Unpublished Beatles Photo Contact Sheet Found at Garage Sale
Thrifter Dave Seabury always asks people at garage sales if they have anything from the Beatles or Grateful Dead. One day, the owners pointed him to a box that contained a beat-up old frame with a contact sheet in it. Contact sheets were single sheets with thumbnails of photographs that let the photographer see all the images from a roll of film at a glance. Seabury’s contact sheet showed 70 images of the Beatles taken by photographer Eric Weill in 1966 when the Beatles were playing Candlestick Baseball Park in San Francisco. The images are amazing portraits of the Beatles from behind the scenes. Rather than the confident guys singing before a throng of screaming fans, the photos show the Fab Four looking serious, pensive, and thoughtful. Seabury raised money on Kickstarter to print the negatives, which led to a massively successful photo exhibition.
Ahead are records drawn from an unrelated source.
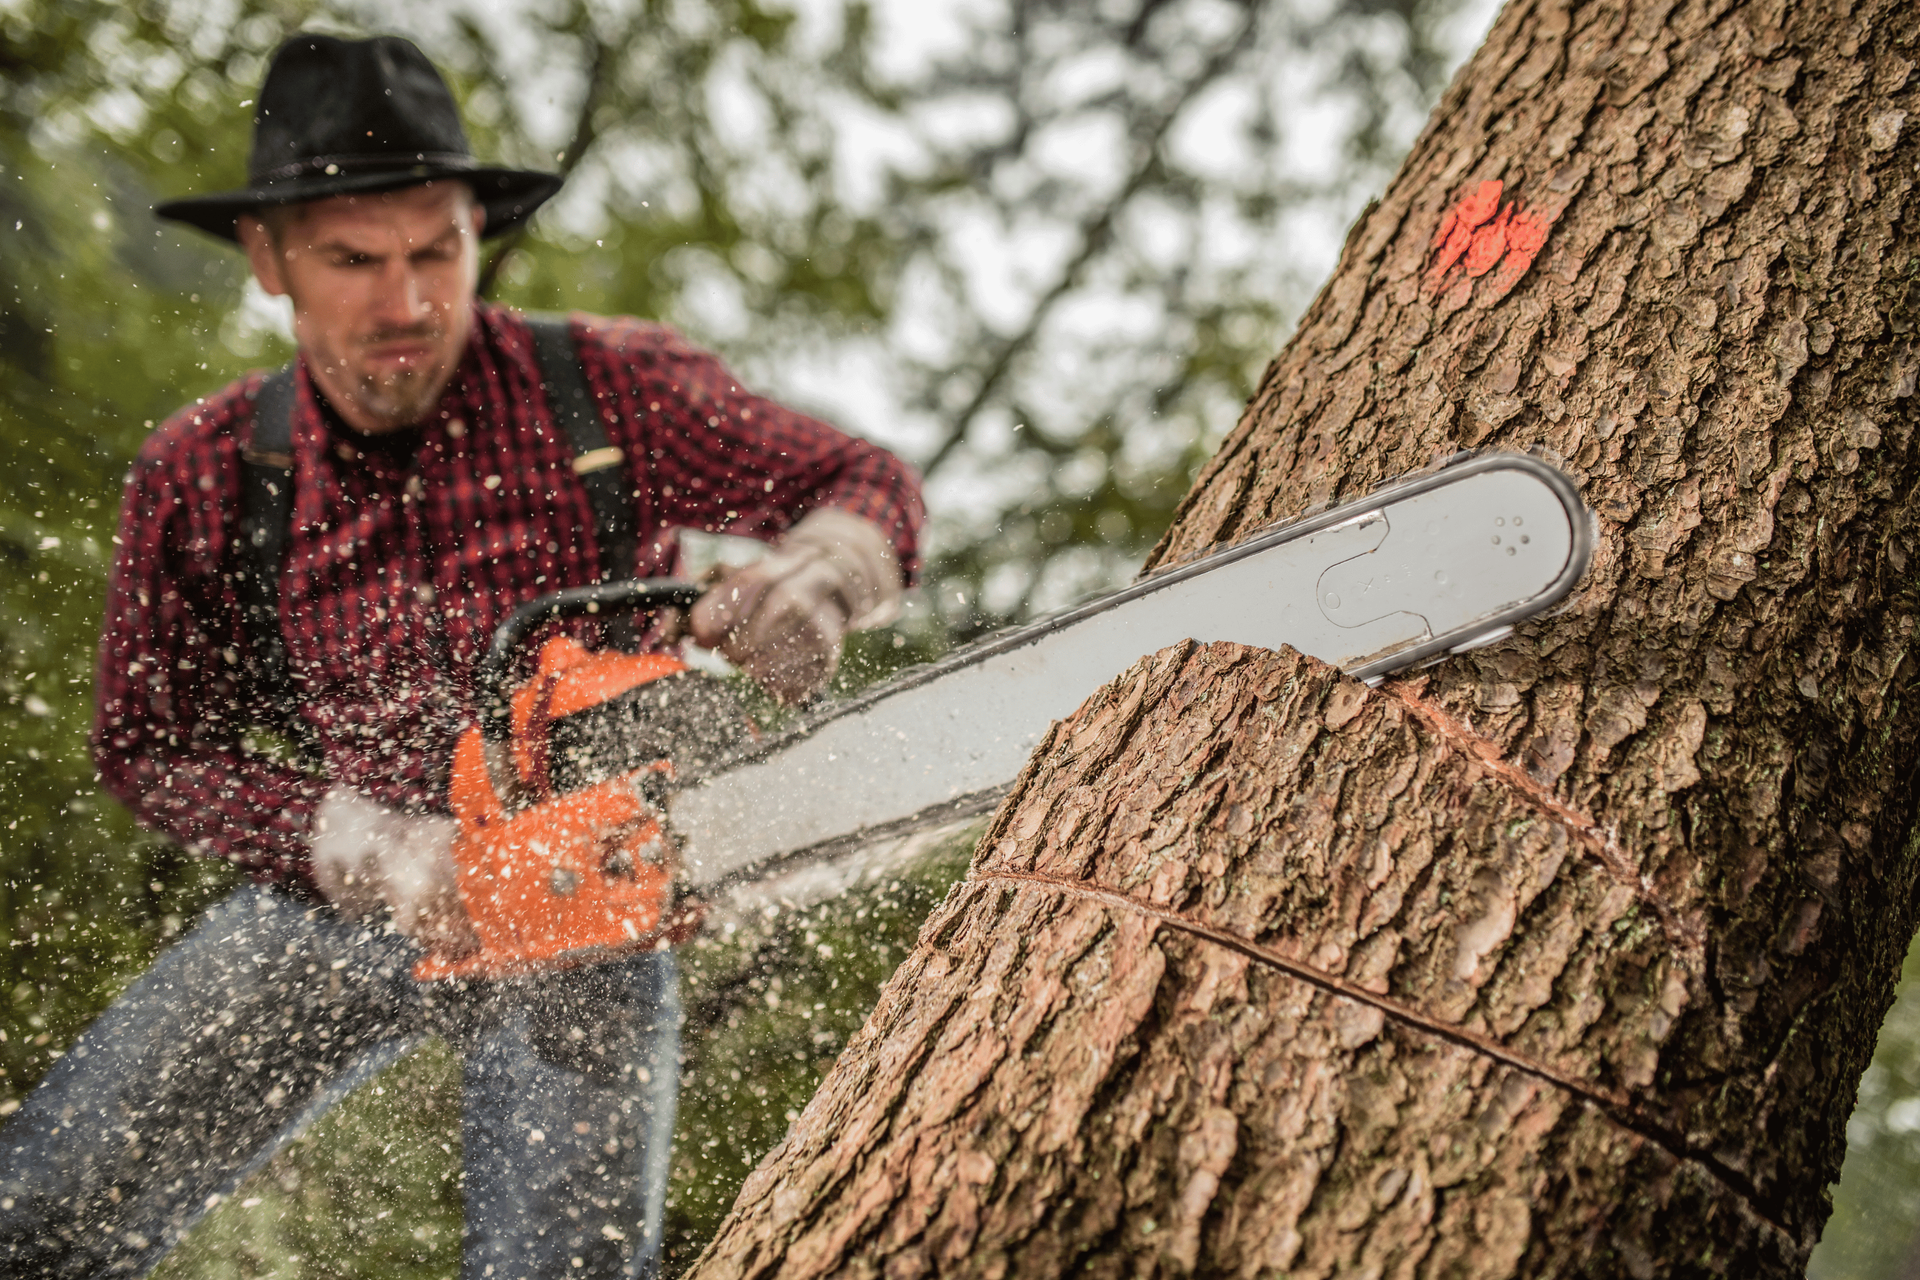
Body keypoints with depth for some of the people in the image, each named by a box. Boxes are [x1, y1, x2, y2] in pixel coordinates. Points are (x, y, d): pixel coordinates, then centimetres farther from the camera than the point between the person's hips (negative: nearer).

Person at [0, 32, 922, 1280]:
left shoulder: (617, 393, -11)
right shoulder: (201, 473, -6)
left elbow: (871, 488, -3)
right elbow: (148, 746, 0)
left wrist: (813, 582, -27)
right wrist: (362, 844, -16)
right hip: (336, 902, 2)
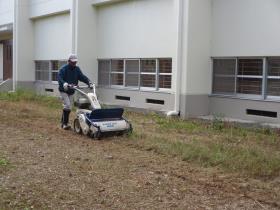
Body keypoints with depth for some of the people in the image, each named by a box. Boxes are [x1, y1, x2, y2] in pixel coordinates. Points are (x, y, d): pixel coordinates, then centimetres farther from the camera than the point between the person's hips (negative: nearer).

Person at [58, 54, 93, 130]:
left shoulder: (77, 69, 4)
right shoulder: (63, 69, -14)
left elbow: (82, 77, -7)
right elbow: (60, 78, -28)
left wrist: (89, 82, -25)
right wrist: (64, 84, -48)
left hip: (71, 91, 7)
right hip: (63, 91, -7)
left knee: (69, 107, 10)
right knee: (67, 106, -18)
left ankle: (63, 123, 22)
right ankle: (65, 123, -11)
Priceless Rudy Vallee Memorabilia in Attic
Rudy Vallee’s widow was poking around in the attic in Rudy Vallee’s Hollywood Hills home when she came across a treasure trove of memorabilia. The finds included a gold watch from actress Mary Pickford, a fedora from W. C. Fields, a Rudy Vallee marionette given to the singer by puppeteer Edgar Bergen (father of Candice Bergen), a dozen saxophones and clarinets, about 150 hats, a case of 1935 champagne, nearly 2,000 cufflinks and medals and a bottle of witch hazel from the late actress Madame Maria Ouspenskaya. Eleanor Vallee hadn’t been in the attic for years, until she found a key to the attic hiding in a Chinese puzzle box in the late singer’s bedroom. A safe in the hallway turned out to contain letters from Richard M. Nixon, Paul Newman, the Andrews Sisters, Irving Berlin and Hedda Hopper, among others.
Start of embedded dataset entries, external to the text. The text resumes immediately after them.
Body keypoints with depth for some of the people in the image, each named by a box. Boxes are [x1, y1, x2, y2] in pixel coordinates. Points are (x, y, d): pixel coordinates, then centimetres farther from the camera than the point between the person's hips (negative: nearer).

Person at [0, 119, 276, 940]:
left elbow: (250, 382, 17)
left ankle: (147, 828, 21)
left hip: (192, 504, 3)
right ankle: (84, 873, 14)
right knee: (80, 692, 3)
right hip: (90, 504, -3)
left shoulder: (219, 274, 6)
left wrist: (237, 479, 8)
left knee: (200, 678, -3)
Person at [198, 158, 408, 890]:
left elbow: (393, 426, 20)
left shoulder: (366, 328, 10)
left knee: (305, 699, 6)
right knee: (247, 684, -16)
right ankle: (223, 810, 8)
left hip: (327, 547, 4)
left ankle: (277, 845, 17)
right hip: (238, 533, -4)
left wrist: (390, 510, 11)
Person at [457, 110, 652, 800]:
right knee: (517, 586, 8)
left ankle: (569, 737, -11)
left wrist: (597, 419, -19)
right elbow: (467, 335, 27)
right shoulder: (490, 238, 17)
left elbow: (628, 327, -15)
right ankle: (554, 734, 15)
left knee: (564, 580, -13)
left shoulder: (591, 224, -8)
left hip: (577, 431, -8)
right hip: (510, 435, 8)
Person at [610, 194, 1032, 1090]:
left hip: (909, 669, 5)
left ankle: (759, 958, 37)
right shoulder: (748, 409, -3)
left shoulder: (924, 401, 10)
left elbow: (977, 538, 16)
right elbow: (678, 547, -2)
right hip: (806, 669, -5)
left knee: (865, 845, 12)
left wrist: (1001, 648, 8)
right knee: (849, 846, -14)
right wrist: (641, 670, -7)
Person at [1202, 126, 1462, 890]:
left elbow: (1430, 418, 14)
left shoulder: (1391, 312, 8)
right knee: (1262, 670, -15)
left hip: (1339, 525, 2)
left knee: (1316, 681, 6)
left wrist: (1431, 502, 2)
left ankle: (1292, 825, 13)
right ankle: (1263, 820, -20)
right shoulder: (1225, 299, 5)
1964 Beatles Photos Get $358,000
Old Beatles photos strike again, thanks to a box sealed up in a basement for over 40 years. The previously-unseen pictures were taken by a teenage photographer, Mike Mitchell. He got a press pass and took hundreds of behind the scenes photos at the Baltimore Civic Center and Washington Coliseum. The negatives were in Mitchell’s basement until 2011. 46 images were sent to auction at Christie’s, fetching $358,000.
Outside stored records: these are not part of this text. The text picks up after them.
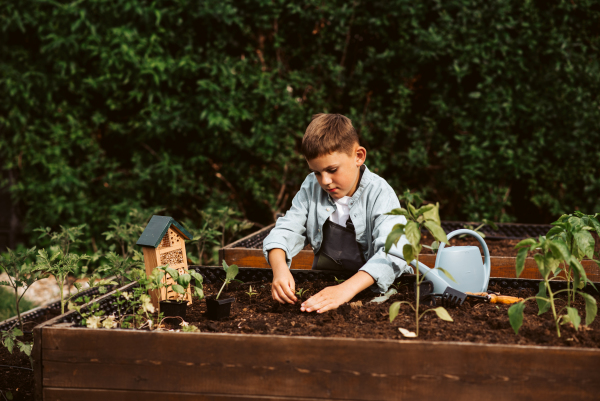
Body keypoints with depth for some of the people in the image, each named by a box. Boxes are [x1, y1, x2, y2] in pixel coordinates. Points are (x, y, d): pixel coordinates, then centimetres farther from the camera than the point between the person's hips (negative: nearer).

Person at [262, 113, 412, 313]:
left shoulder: (380, 194, -15)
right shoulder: (311, 188, 2)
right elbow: (287, 230, 0)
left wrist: (346, 289, -45)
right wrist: (279, 268, -25)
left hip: (373, 285, -3)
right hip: (323, 281, 4)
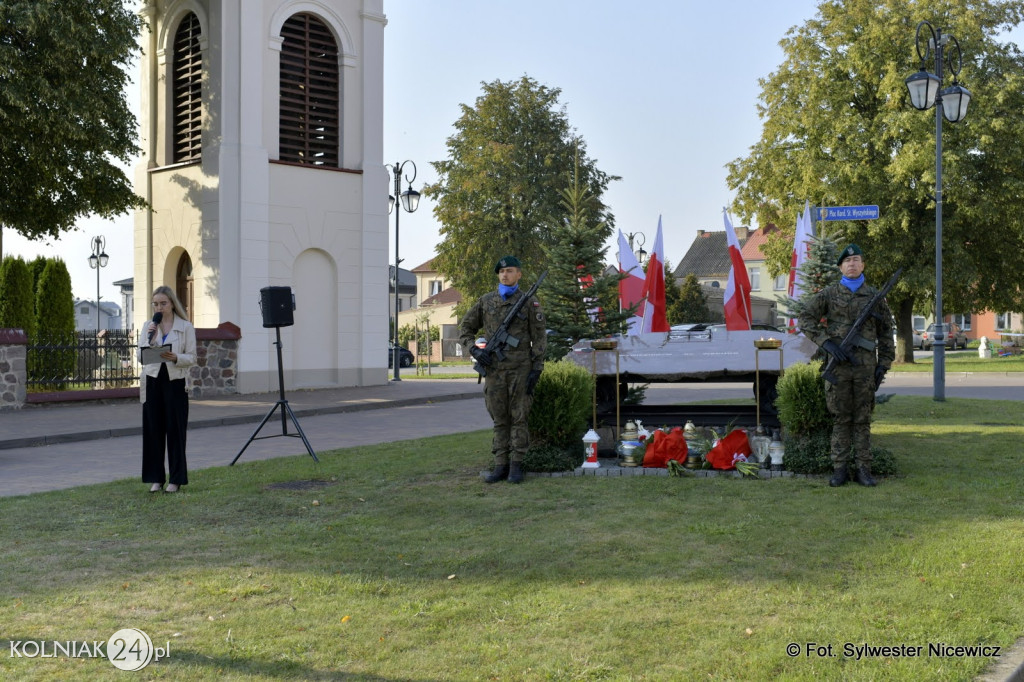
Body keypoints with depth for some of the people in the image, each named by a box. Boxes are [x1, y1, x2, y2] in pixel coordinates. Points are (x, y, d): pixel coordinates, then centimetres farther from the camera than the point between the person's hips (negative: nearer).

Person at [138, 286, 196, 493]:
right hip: (153, 381, 3)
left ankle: (176, 479, 8)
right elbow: (141, 356, 1)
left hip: (175, 382, -3)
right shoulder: (149, 326, 9)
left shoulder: (186, 327, 1)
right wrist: (150, 338, -14)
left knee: (175, 430, 0)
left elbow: (192, 357, -2)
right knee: (153, 430, 3)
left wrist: (175, 358, -21)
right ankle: (156, 478, 12)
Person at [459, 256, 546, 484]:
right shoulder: (485, 301, 8)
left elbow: (539, 338, -2)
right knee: (499, 419, 6)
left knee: (519, 418, 0)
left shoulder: (529, 302, 0)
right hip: (494, 369, 3)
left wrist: (536, 370, -10)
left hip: (520, 368, -3)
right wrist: (475, 350, -5)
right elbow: (465, 328, 13)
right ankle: (500, 466, 11)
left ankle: (516, 466, 6)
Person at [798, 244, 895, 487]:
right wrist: (827, 342, -10)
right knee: (841, 418, 3)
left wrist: (883, 365, 5)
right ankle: (840, 469, 8)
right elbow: (806, 320, 2)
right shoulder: (828, 293, 4)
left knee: (863, 419, 5)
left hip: (865, 364, 1)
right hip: (838, 364, -1)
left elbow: (886, 333, 12)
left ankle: (864, 469, 10)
Willie Nelson’s Earliest Ephemera Found in Remote Oregon House
If you buy a new house, carefully examine every inch of the place, just in case. Susan Liotta bought a small plot of land with a small house in Oregon. The prior owner was Willie Nelson’s mother. She left behind an amazing stash of items from Nelson’s early career, including instructional piano books, lyric sheets, handwritten arrangements, full orchestral charts, and an $800 contract from Alamo Promotions signed by Nelson for a 1967 concert. Yellow legal pads contain early Nelson compositions. Promo photos show a very young Willie posing as a cowboy and laughing near an Odessa school bus. Inside a Tex Williams record sleeve, Willie stored a few other 78s. The record is also autographed by the singer: “To Willie, thank you for all the great songs and performances you’ve given to country music.” Another box was found with 45s of “The Party’s Over,” a the Nelson single produced by Chet Atkins. The copies were in mint condition.
Bob Dylan’s Rarest Record
Bob Dylan’s second album, The Freewheelin’ Bob Dylan, was released in May of 1963. It was the first album to feature mostly Dylan originals. However, right before its release, four of the songs were replaced. Although no one knows why the change was made, CBS records changed the entire look and feel of the album. It got new artwork and new songs. However, a small number of copies were made from the original masters. Only a few copies have surfaced in more than 50 years, and only around 20 are known to have been pressed, including only two stereo copies. A few years ago an Arizona woman contacted a record collector asking him if he would be interested in her copy. Her uncle gave her a box of old albums in 1980, and in 1994, while pricing them for a garage sale, she put them in a cake tin and forgot about them. Preparing for a trip to Los Angeles, she thought she would see if she could sell the Dylan album on her way out. The collector had checked thousands of Dylan copies over the years without ever finding an authentic copy. Until now. The album was the real deal, and he sold it for an undisclosed amount believed to be in the six-figure range.